Students can bring a knife to school without penalty - if they turn it over to the administration as soon as they realize their mistake.
This is the policy that the school board's policy committee decided to recommend for adoption by the school board.
The three school resource officers supplied to the high schools by the Marshall County Sheriff's department attended the meeting and provided valuable feedback to the policy committee at its meeting last Thursday.
"Seventy-five percent of kids at Cornersville have brought a knife to school at some time," said Shane Chapman, the SRO at Cornersville High School. "It's a rural community: they have a knife for cutting hay strings, or whatever," he explained.

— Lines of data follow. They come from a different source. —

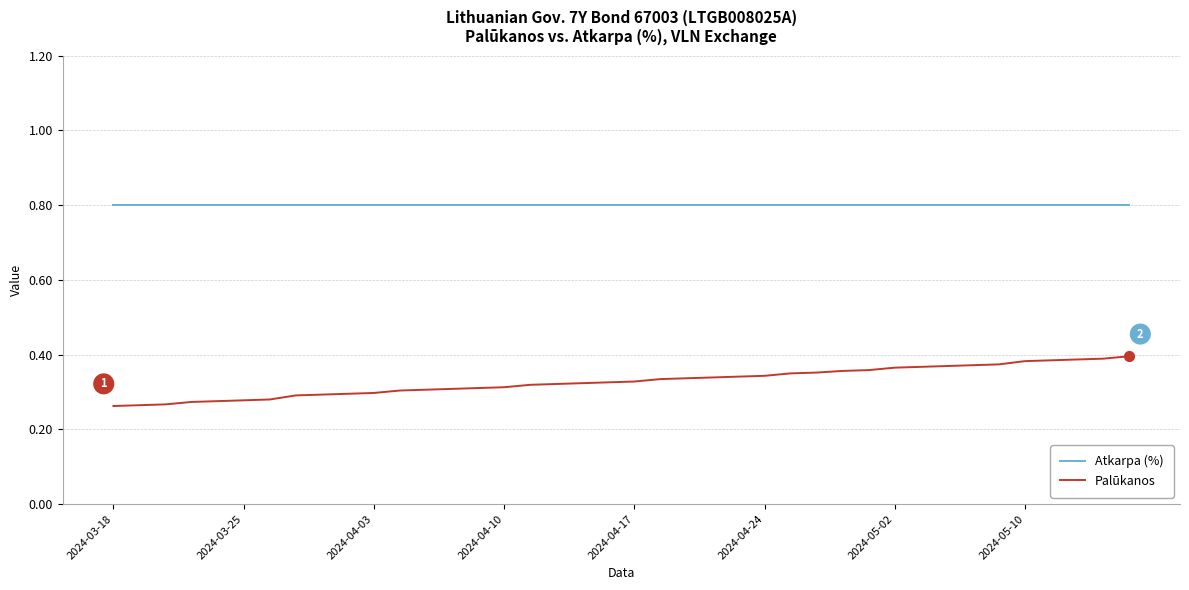

Which series has the widest spread of values?

Palūkanos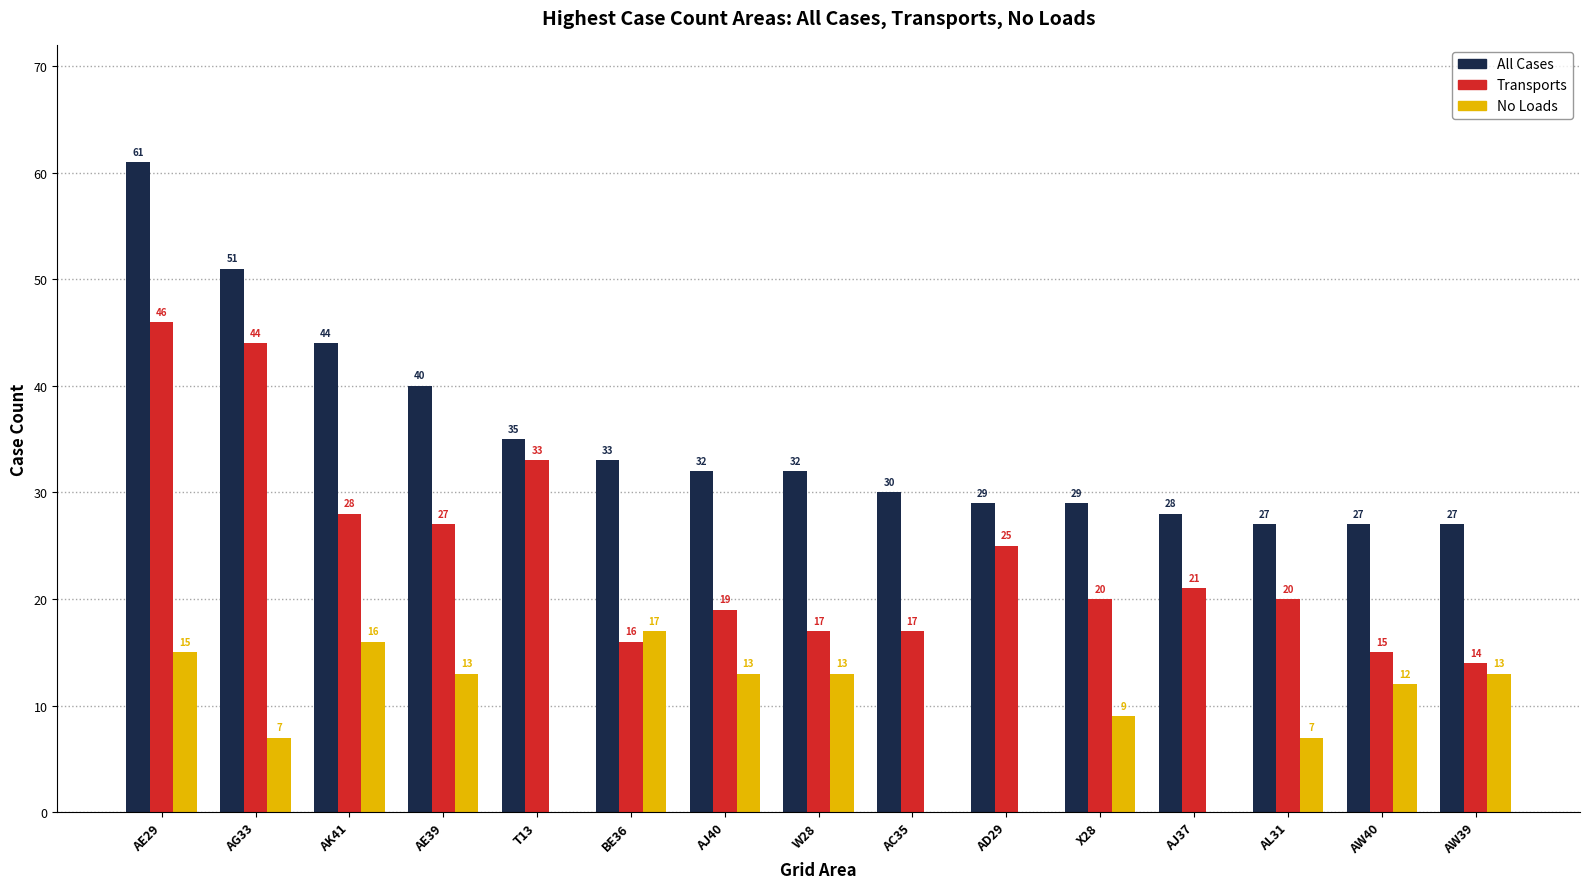

The value of All Cases at AK41 is 44. True or false?

True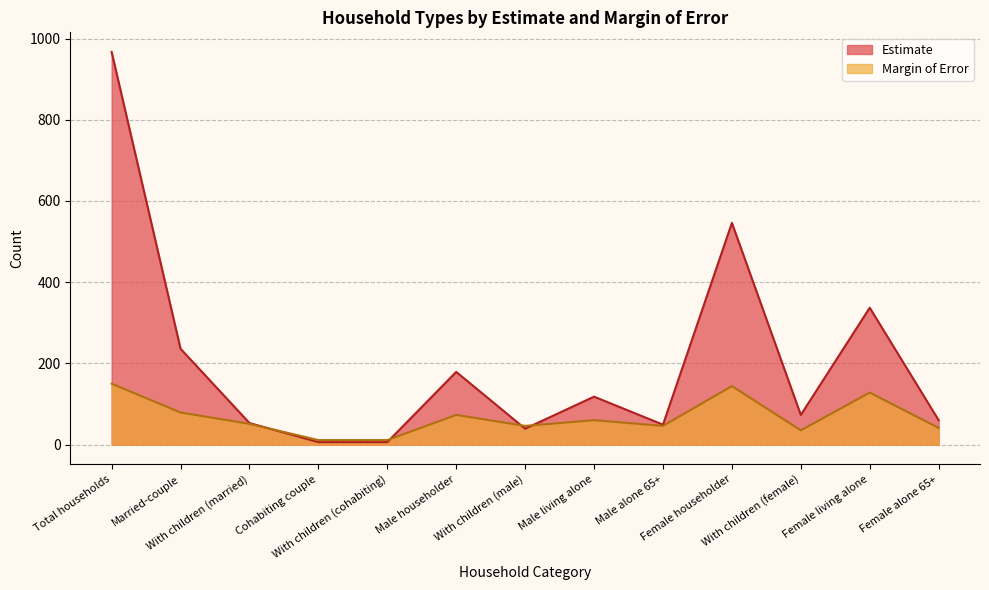

What is the value of the Margin of Error point at the 9th from the left?

46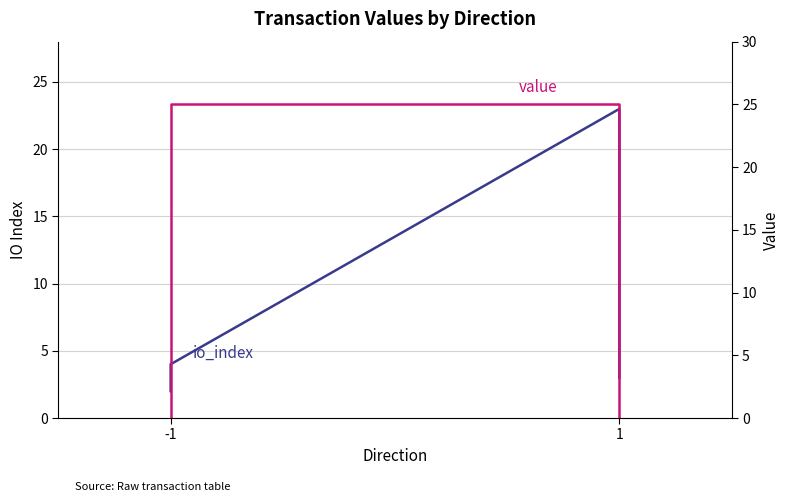

Rank the series at -1 from lowest to highest value.

value, io_index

When the full school board met in November, they passed a number of policies that the committee had worked on, but asked for more study of others.
At that November meeting, Dr. Stan Curtis, Director of Schools, clarified for the board that because school officials are "in loco parentis" (in place of a parent) it is legal for them to search and question students. They can do this if they have "reasonable suspicion" that the student is in possession of forbidden items, in contrast to the police who have to have "probable cause" before they can do a search.
The committee spent some time last week discussing whether students could be questioned without a parent or guardian present. They agreed to retain the phrase "attempt to contact a parent" rather than change it to "shall contact" which could lead to long delays if parents were unavailable.
Signs are supposed to be posted in the parking lots and near the lockers, stating that vehicles and lockers are subject to search, and it was discovered that Forrest High School does not have any signs in place.
"That must be taken care of," said Curtis. "Especially if it is board policy; there's no point in having policies if we don't follow them."
School board chairman Ann Tears brought up the next policy question, regarding students' use of cell phones. The policy is that cell phones and other "personal communication devices" are not to be used at school or while on the school buses. The current punishment for infraction is suspension, in-school or out of school, depending on the number of times the student has been caught.
"I'm hearing from schools that they're really having trouble with this - it's hard to get the kids to pay attention," said Tears. "We need some strong disciplinary actions."
Curtis agreed, adding that the biggest issues were test security and the distribution of inappropriate pictures. He recommended the policy that was in place when he was principal of Hampshire Unit School: the first time a student was caught using a cell phone, the phone was confiscated for two weeks; the second time, four weeks; the third time, the phone was taken away for the rest of the school year. Curtis noted that he didn't remember one time in three years that a phone was confiscated for more than four weeks.
Assistant director Roy Dukes pointed out that at the up-coming ACT test on April 22 one of the rules is no cell phones in the classroom. One student with a phone in the test area could invalidate the results for the whole room, Dukes said. "It's very important for the students to understand this," he said.
The committee voted 4 to 1 to recommend the Maury County School Systems cell phone policy as outlined by Curtis. Curt Denton was the dissenting vote, saying, "I worry we're punishing the parents - they're the ones that pay the (cell phone) bills."
The committee postponed until their next meeting a full discussion of their policy regarding the first offence of drinking or possessing alcohol at school, or coming to school drunk. They wanted to be sure to build some language into the policy that mandated the student got counseling as well as punishment, but they agreed that a second alcohol offence should be a "zero-tolerance" one.
"I've heard them say, 'we can drink and go to alternative school for 20 days; just don't bring your weed or you're gone,'" reported Deputy Eli Stuard, the Forrest SRO.
"Should we consider alternative school until the violator has completed counseling?" asked Chapman, the Cornersville SRO.
"Judge Bowden would uphold it if it was in the policy," said Stuard.
The committee agreed to study it further at another meeting.